▸ **WORK TASK**
Find where "(210, 96) none -> [271,68,299,79] web" occurs in the data below, and retype that line and every later line exactly.

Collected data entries

----

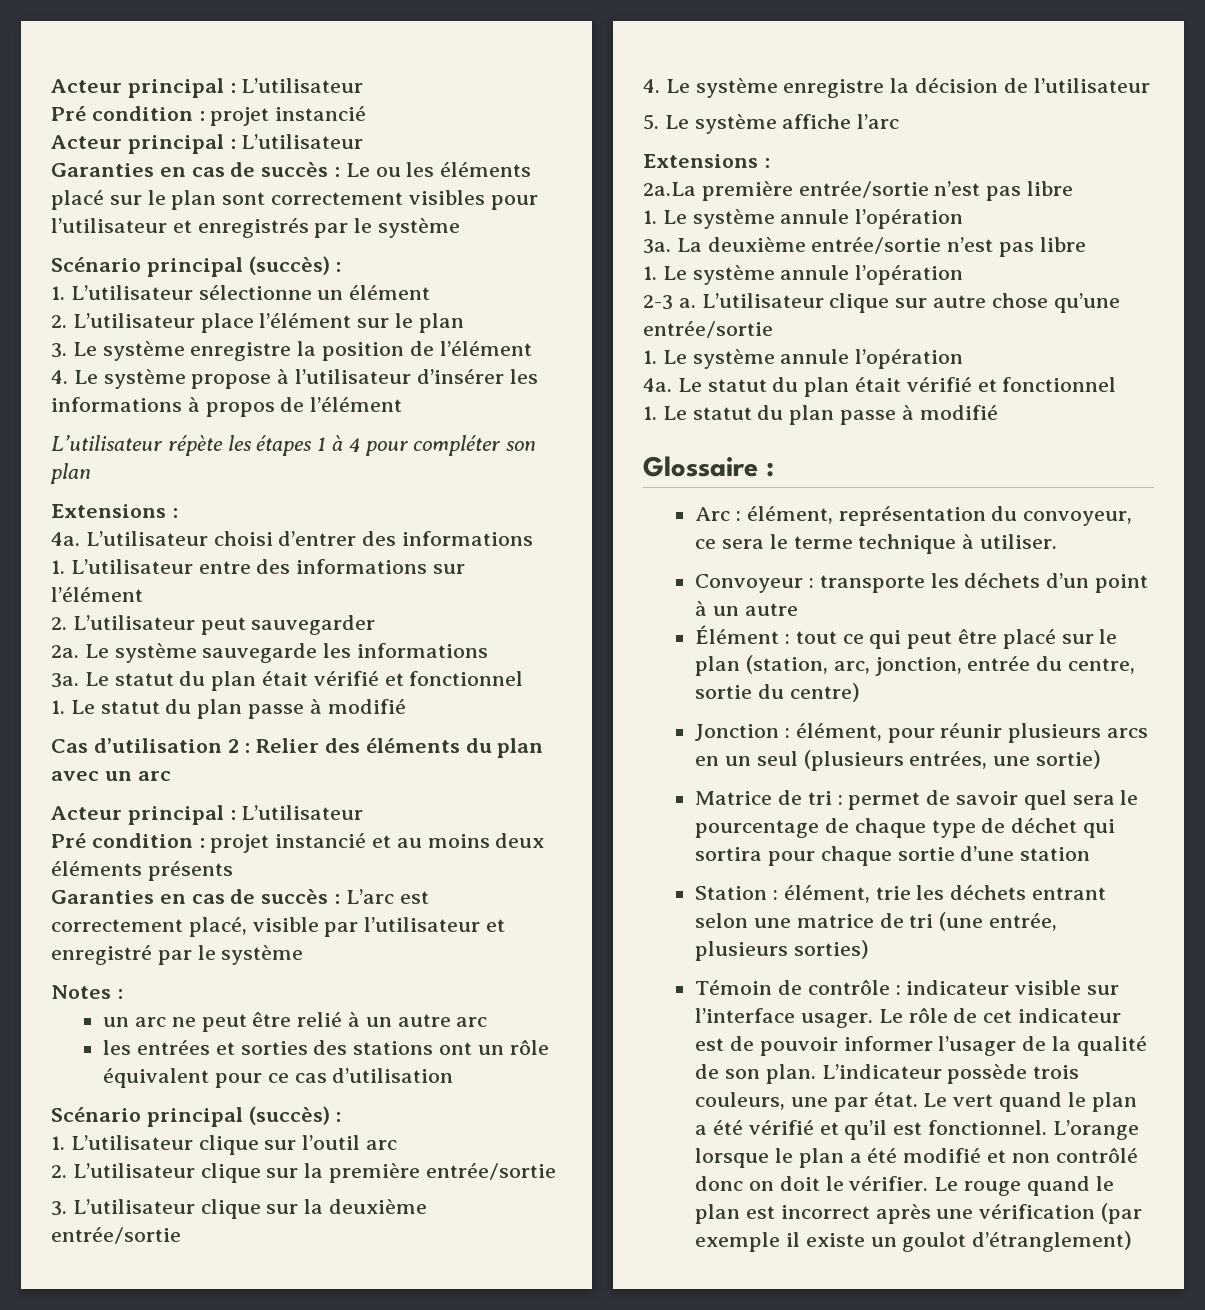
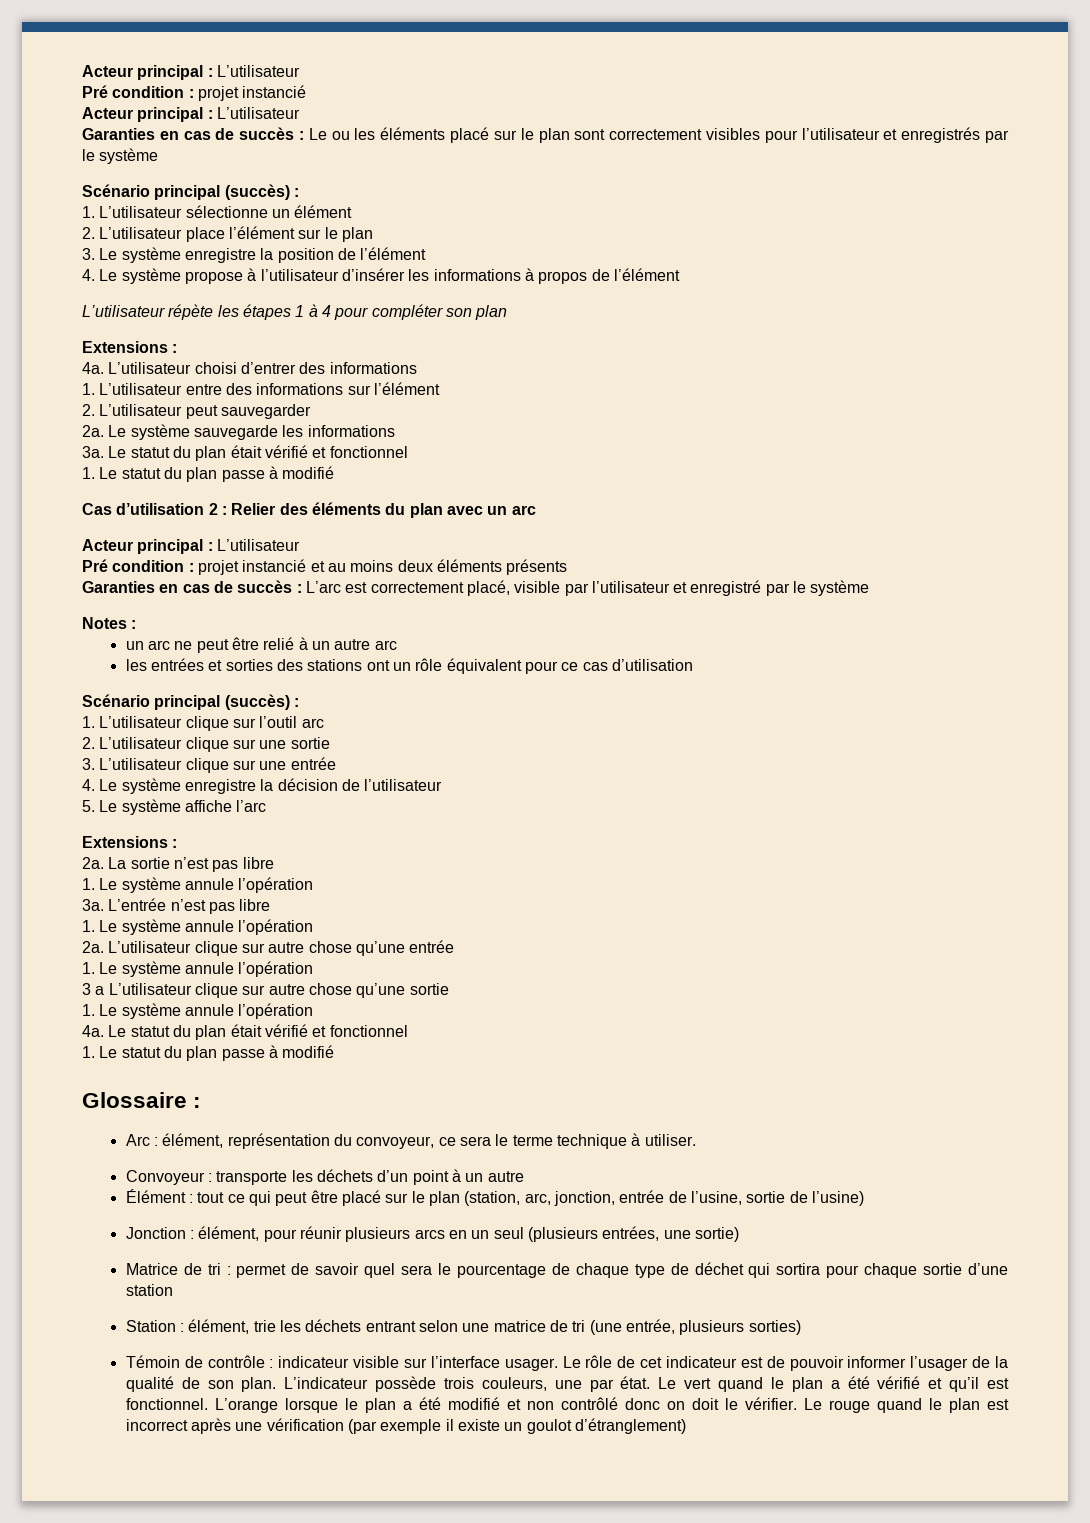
[304,1163,556,1183] la première entrée/sortie -> [259,737,330,749] une sortie
[304,1199,428,1214] [51,1227,181,1244] la deuxième entrée/sortie -> [259,757,336,770] une entrée
[643,181,929,201] 2a.La première entrée/sortie -> [82,857,170,869] 2a. La sortie
[676,237,1086,257] [643,265,964,285] [643,293,1120,313] [643,321,773,338] La deuxième entrée/sortie n’est pas libre // 1. Le système annule l’opération // 2-3 a. L’utilisateur clique sur autre chose qu’une entrée/sortie -> [108,898,271,914] [82,919,314,935] [82,940,455,956] [82,961,314,977] [82,983,449,998] L’entrée n’est pas libre // 1. Le système annule l’opération // 2a. L’utilisateur clique sur autre chose qu’une entrée // 1. Le système annule l’opération // 3 a L’utilisateur clique sur autre chose qu’une sortie
[1036,656,1136,674] [695,683,860,702] du centre, sortie du centre) -> [668,1191,864,1206] de l’usine, sortie de l’usine)

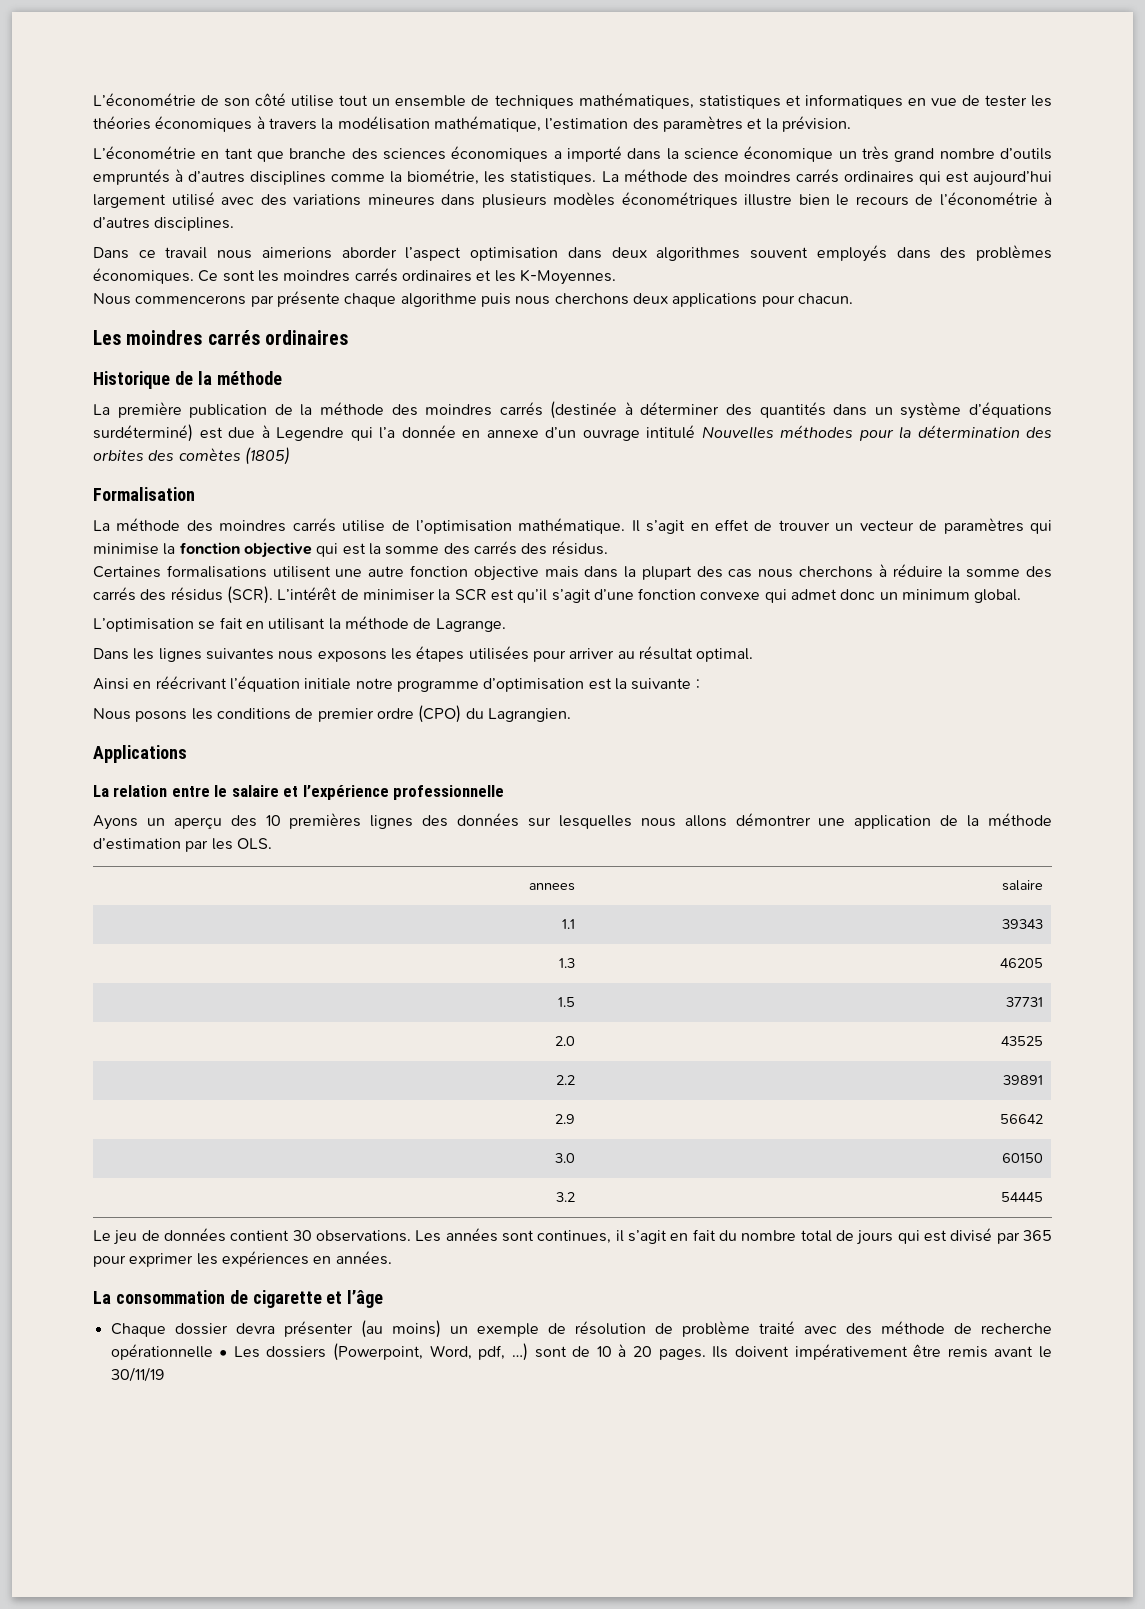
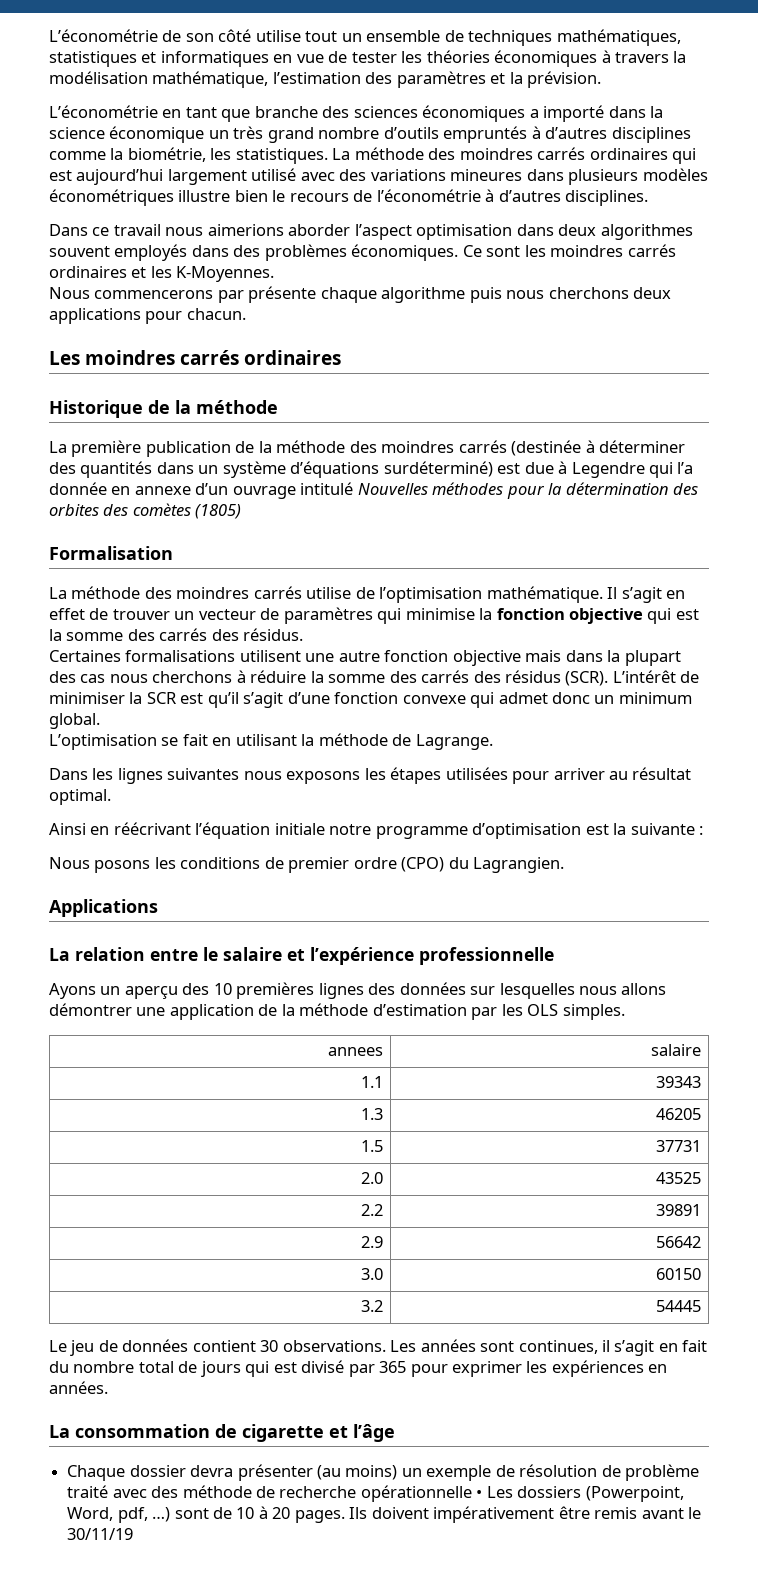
[236,838,272,849] OLS. -> [527,1004,625,1020] OLS simples.

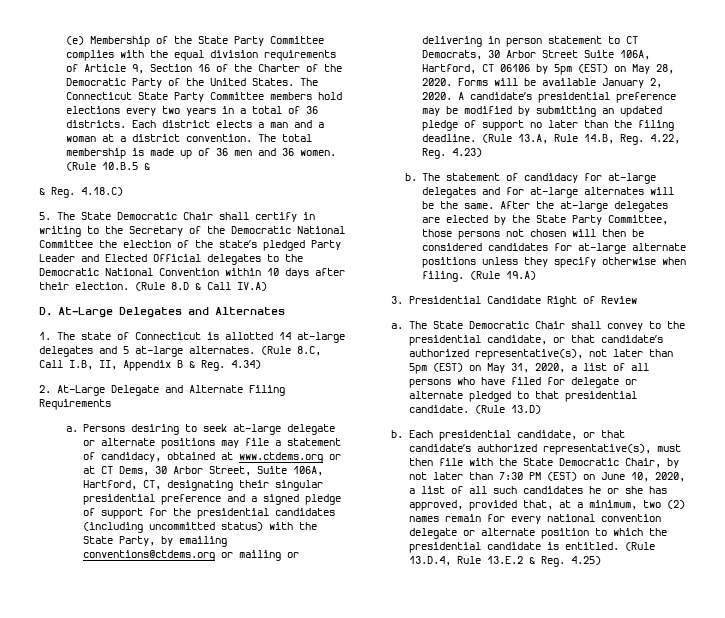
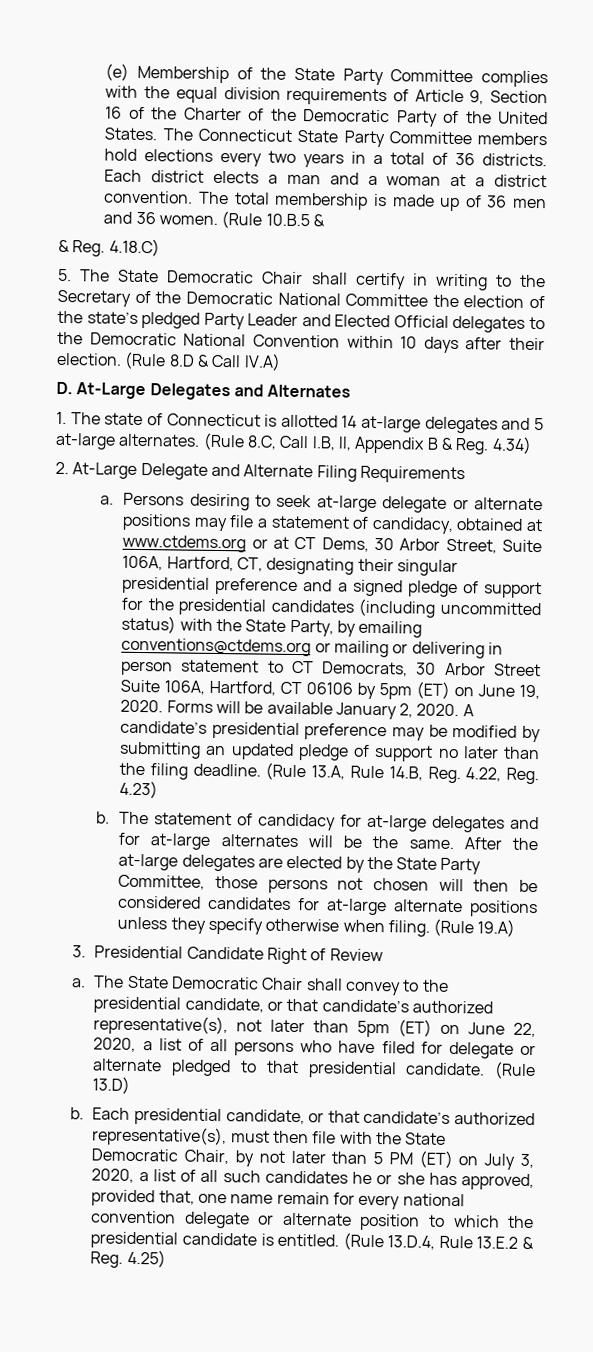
[577,64,674,74] (EST) on May 28, -> [416,681,540,700] (ET) on June 19,
[432,363,529,373] (EST) on May 31, -> [398,1019,536,1038] (ET) on June 22,
[498,472,649,482] 7:30 PM (EST) on June 10, -> [373,1150,534,1170] 5 PM (ET) on July 3,
[558,500,685,510] [408,516,439,522] at a minimum, two (2) names -> [198,1193,274,1204] one name

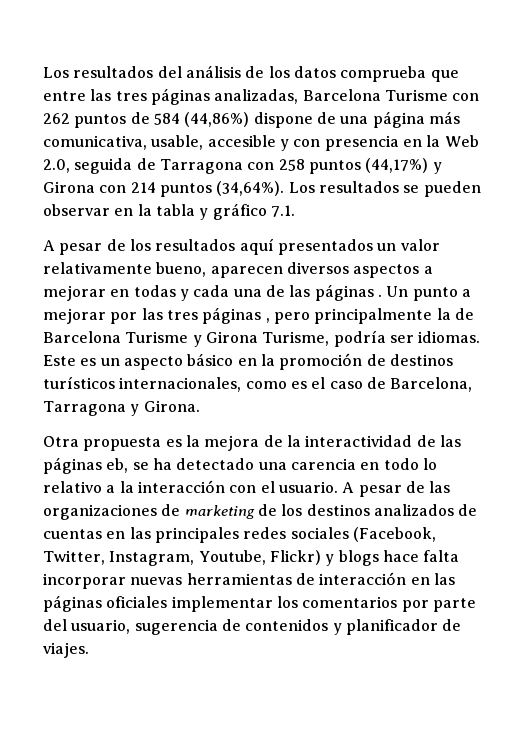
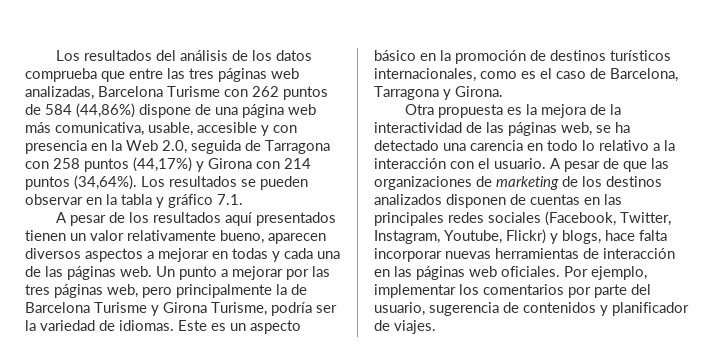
(210, 96) none -> [271,68,299,79] web
(425, 119) none -> [288,104,316,115] web
(373, 247) none -> [25,230,66,241] tienen
[377,294,382,297] . -> [120,266,152,277] web.
[265,318,270,323] , -> [107,284,138,298] web,
(414, 339) none -> [25,320,115,331] la variedad de
[106,458,129,473] eb, -> [561,122,592,136] web,
(425, 487) none -> [623,161,647,172] que
(454, 510) none -> [446,194,506,208] disponen
[338,550,379,566] blogs -> [562,230,601,244] blogs,
[106,596,168,608] oficiales -> [469,266,647,280] web oficiales. Por ejemplo,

----

▸ **EXERCISE ANSWER**
(210, 96) none -> [271,68,299,79] web
(425, 119) none -> [288,104,316,115] web
(373, 247) none -> [25,230,66,241] tienen
[377,294,382,297] . -> [120,266,152,277] web.
[265,318,270,323] , -> [107,284,138,298] web,
(414, 339) none -> [25,320,115,331] la variedad de
[106,458,129,473] eb, -> [561,122,592,136] web,
(425, 487) none -> [623,161,647,172] que
(454, 510) none -> [446,194,506,208] disponen
[338,550,379,566] blogs -> [562,230,601,244] blogs,
[106,596,168,608] oficiales -> [469,266,647,280] web oficiales. Por ejemplo,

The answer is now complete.